Here’s New Yorker art critic Peter Schjeldahl talking about the Whitney Biennial, which I saw on Saturday. It’s a curious take: He calls it underwhelming but concludes by saying that you’ll be glad to have seen it. I’d err a touch more on the side of underwhelming.

(Full disclosure: Your dog knows more about modern art than I do.)

There were two exhibits in particular that struck me as powerful, but in the context of the Whitney, borderline offensive. One was the work of photographer Stephanie Sinclair, who documented Afghan women who’d set themselves on fire to protest abuse from their husbands and/or families. It’s heartbreaking.

But even more so is the work of photographer Nina Berman, whose pictures you may have seen reported on in the New York Times. In “Marine Wedding,” Berman chronicles the story of an American soldier whose face was blown off by an IED in Iraq (I think). You can see some of the photos here—they’re not for the faint of heart; the visage of this man challenges our conception of humanity. Berman’s story is of the man’s return to civilian life and subsequent marriage to his high school sweetheart. It’s powerful and tragic and inspiring and devastating all at once. I found it overwhelming.

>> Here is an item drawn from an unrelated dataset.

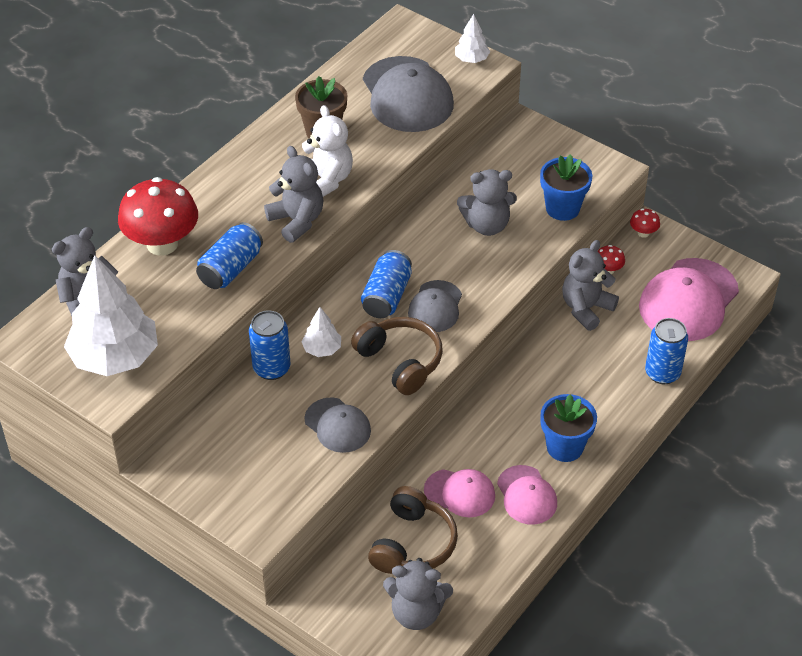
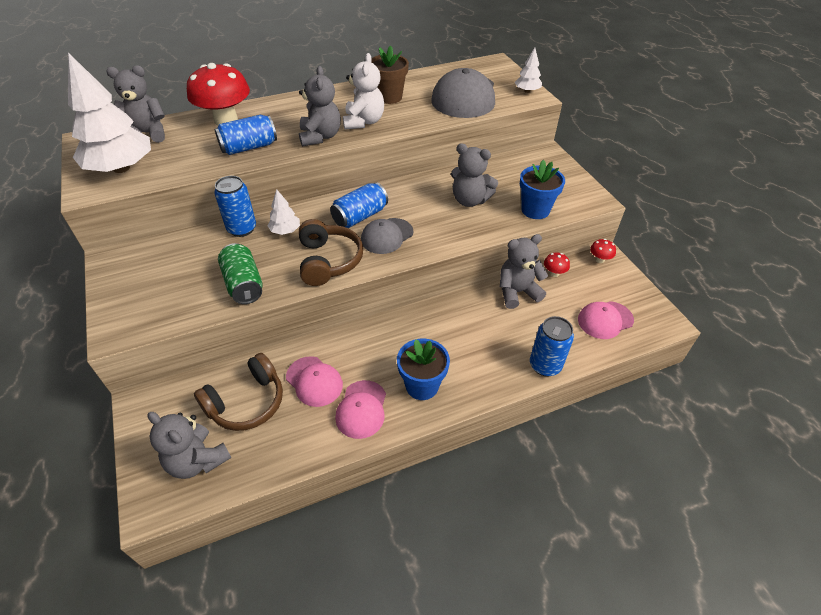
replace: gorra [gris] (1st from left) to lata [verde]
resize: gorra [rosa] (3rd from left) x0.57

But is it art? That question bothered me when considering both Sinclair’s and Berman’s work. Somehow even to discuss such photojournalism in artistic terms seemed trivializing, offensive. Berman’s work was shown on the walls of a room which also contained a couch made of papier mache on top of which sat two urns—some random piece of artwork whose meaning was utterly lost on me. At one point a guide leading a group of visitors entered the room and began talking about the couch, and I just thought, really, who gives a fuck about the couch? Was it supposed to make some glib statement about domesticity amidst the horror of war? I don’t know. Even the idea appalled me. And the idea that the curators might have been going for just that shock value appalled me further. Real-life horror overwhelmed art, relegated it to a trivial place, made the curators seem like gerbils scurrying on a wheel that never moved.

Put those photos in a museum of photography, or in the Newseum in Washington. Put them in a cemetery or a church. Put them in Arlington. Put them in the Smithsonian. Create from them a memorial. Tell people what war is really like, what it does to us, what it steals from us.

Just don’t put them in a museum of modern art on the Upper East Side of New York City.